**Task instructions**
With pictures left out, please repeat word for word the lines from the one containing "have been his template for" through the end of the records.

**Supplied entries**
◇ ◇ ◇
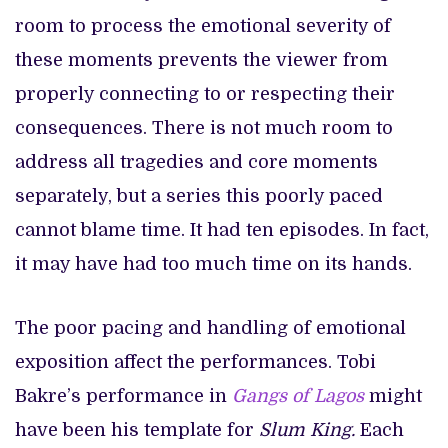
room to process the emotional severity of
these moments prevents the viewer from
properly connecting to or respecting their
consequences. There is not much room to
address all tragedies and core moments
separately, but a series this poorly paced
cannot blame time. It had ten episodes. In fact,
it may have had too much time on its hands.
The poor pacing and handling of emotional
exposition affect the performances. Tobi
Bakre’s performance in
Gangs of Lagos
might
have been his template for
Slum King.
Each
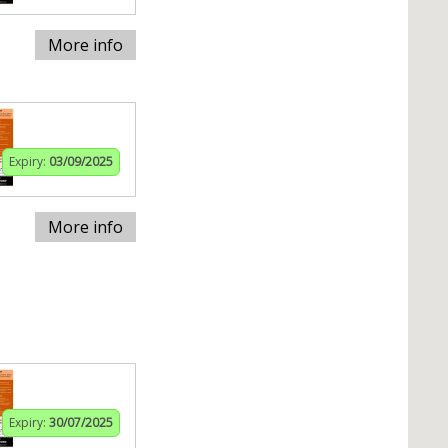
More info
Expiry:
03/09/2025
More info
Expiry:
30/07/2025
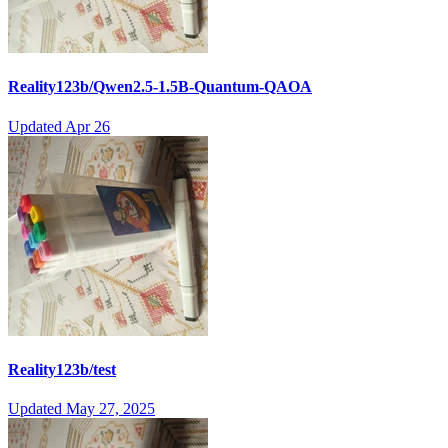
Reality123b/Qwen2.5-1.5B-Quantum-QAOA
Updated
Apr 26
Reality123b/test
Updated
May 27, 2025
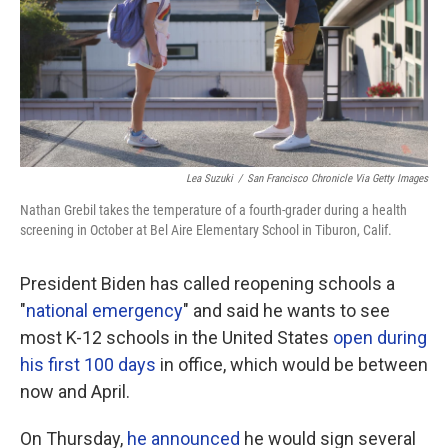
Lea Suzuki
/
San Francisco Chronicle Via Getty Images
Nathan Grebil takes the temperature of a fourth-grader during a health
screening in October at Bel Aire Elementary School in Tiburon, Calif.
President Biden has called reopening schools a
"
national emergency
" and said he wants to see
most K-12 schools in the United States
open during
his first 100 days
in office, which would be between
now and April.
On Thursday,
he announced
he would sign several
◇ ◇ ◇
**Written response**
have been his template for
Slum King.
Each
More info
Expiry:
03/09/2025
More info
Expiry:
30/07/2025
Reality123b/Qwen2.5-1.5B-Quantum-QAOA
Updated
Apr 26
Reality123b/test
Updated
May 27, 2025
Lea Suzuki
/
San Francisco Chronicle Via Getty Images
Nathan Grebil takes the temperature of a fourth-grader during a health
screening in October at Bel Aire Elementary School in Tiburon, Calif.
President Biden has called reopening schools a
"
national emergency
" and said he wants to see
most K-12 schools in the United States
open during
his first 100 days
in office, which would be between
now and April.
On Thursday,
he announced
he would sign several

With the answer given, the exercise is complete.